Dentro dessa sintonia com o fundador da Ordem Franciscana, Frei Medella também abordou o compromisso com a ecologia, o cuidado do meio ambiente, a cultura da paz e também da promoção do diálogo. “Francisco possuía uma incrível habilidade de dialogar e promover o diálogo”, lembrou o frade. “Como nossa comunicação tem contribuído para a construção da paz no trânsito, nas famílias, nos ambientes de trabalho, etc?”, perguntou Frei Medella. Ana Paula Moreira, jornalista da Universidade São Francisco, lembrou as atividades da USF com a comunidade, destacando a VII Semana Jurídica sobre os 70 Anos da Declaração Universal dos Direitos Humanos, sobre o tema “O Direito de todas as faces. As faces do Direito”, que será realizada no Campus Itatiba, de 22 a 23 de agosto, das 09h30 às 11h, e no período noturno e de 21 a 24 de agosto, das 19h30 às 22h.

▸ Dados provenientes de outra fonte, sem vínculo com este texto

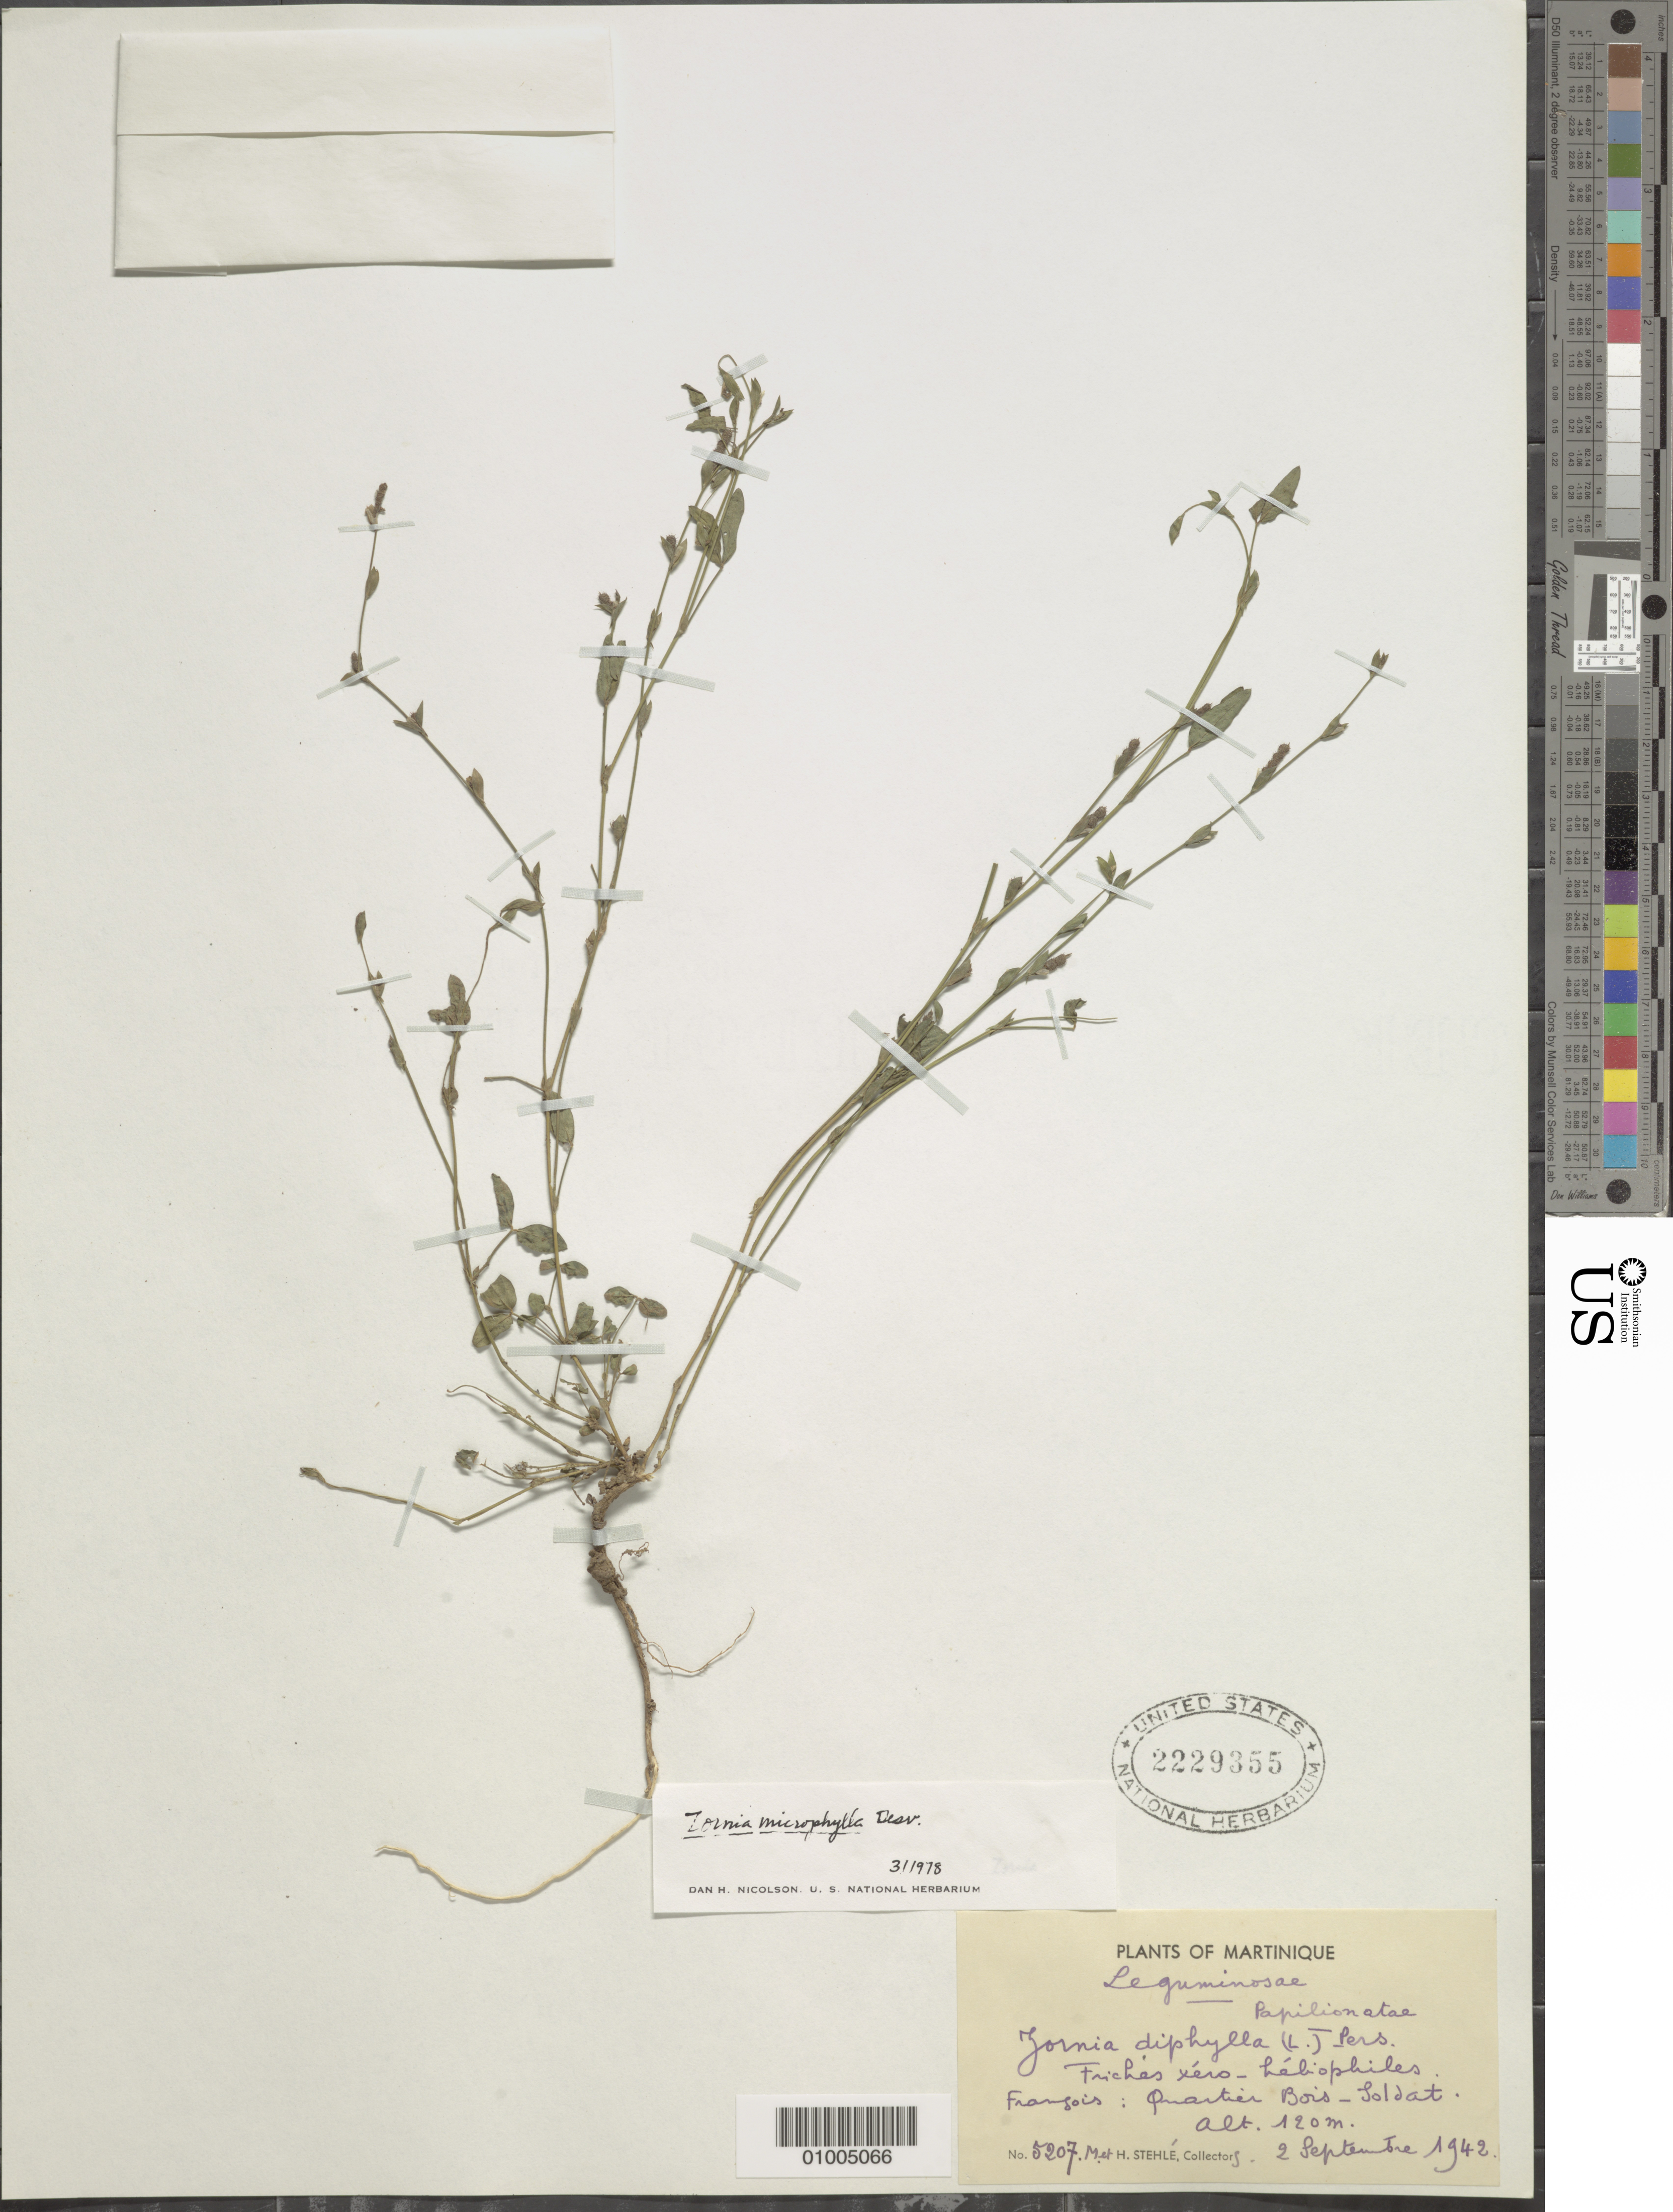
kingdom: Plantae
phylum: Tracheophyta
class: Magnoliopsida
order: Fabales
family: Fabaceae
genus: Zornia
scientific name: Zornia microphylla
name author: Desv.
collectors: H. Stehlé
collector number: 5207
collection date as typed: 02 Sep 1942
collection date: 1942-09-02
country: Martinique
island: Martinique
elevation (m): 120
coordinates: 0 N, 0 E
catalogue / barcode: US 2229355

Frei Medella frisou a importância de discutir a questão dos direitos humanos, exatamente quando a sociedade brasileira dissemina discursos de ódio, preconceito e violência. “A nossa evangelização não pode passar ao largo. Nosso exercício profissional de comunidades franciscanas não pode desconsiderar o tema. No caso, se nós nos fechamos ou não damos atenção a esse tipo de temática, não estamos fazendo como Francisco que soube ouvir o Crucifixo de São Damião e, de certa maneira, estamos nos tornando até indiferentes aos apelos que a vida nos apresenta”, completou o frade.